As for the contrast of different semantic levels, I would like to take sonnet # 119. Its quatrains
abound in the contradiction between perceptual experience of love and the more spiritual
conventions regarding it, as well as in its paradoxical charge of “hopes” and “fears”. With
reference to medical field, he asks if “madding fever” is caused by “potions” made of the
beloved’s “siren tears”, and he he then outlines the physical symptoms of that evil. But after
those hopes and “gain” are “built anew”, the speaker’s turn of viewpoint perfectly exemplifies
that trajectory of changing feelings I talked about at the very beginning. Here, the semantic
move towards rebuilding is not at random but echoing the intrincate and ambiguous dynamics
of human relationships based on love: they undermine and re-create life on us.
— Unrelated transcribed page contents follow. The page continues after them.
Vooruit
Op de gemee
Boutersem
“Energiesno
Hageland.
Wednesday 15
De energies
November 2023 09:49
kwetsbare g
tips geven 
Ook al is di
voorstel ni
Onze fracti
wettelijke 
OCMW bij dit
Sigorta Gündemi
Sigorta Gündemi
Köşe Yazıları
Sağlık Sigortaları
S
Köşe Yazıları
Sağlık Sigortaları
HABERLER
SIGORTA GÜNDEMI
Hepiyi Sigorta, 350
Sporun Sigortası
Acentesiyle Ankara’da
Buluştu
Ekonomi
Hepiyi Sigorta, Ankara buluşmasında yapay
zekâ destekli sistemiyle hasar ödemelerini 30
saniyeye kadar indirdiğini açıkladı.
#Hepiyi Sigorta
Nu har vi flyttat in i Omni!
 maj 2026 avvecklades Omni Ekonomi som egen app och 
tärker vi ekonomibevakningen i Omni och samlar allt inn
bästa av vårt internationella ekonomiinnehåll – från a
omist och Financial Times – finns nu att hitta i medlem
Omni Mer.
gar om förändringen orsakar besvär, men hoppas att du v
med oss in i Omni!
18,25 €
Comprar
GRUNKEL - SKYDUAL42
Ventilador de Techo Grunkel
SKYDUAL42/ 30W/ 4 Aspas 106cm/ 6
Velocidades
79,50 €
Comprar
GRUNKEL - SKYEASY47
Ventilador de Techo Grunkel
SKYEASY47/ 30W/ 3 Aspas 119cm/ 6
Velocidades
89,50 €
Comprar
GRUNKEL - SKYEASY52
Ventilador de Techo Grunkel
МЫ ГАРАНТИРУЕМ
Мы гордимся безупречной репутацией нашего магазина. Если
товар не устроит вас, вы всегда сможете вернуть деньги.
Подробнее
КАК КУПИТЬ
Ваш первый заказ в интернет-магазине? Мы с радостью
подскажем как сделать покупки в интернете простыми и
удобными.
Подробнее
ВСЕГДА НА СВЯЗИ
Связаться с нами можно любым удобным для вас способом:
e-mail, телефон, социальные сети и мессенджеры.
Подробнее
Last but not least, and taking again sonnet #119, it is clear that the couplet achieves certain
“objective” distance from what Vendler calls empathetic perception. The couplet is formulated
as if it was a moral: he is not imposing on us the truth he has acknowledged by telling us a
definition we are going to forget, he is instead transmitting us something he has learned after
a long and painful process: “So I return rebuked to my content”. And he shows us his journey
because we are closer to grasp all of this human feeling only when our experience (even when
reading his words) recreates that non-linear trajectory from one stage to the other. That
insight is what the author tries to offer the reader after having followed the entire sonnet.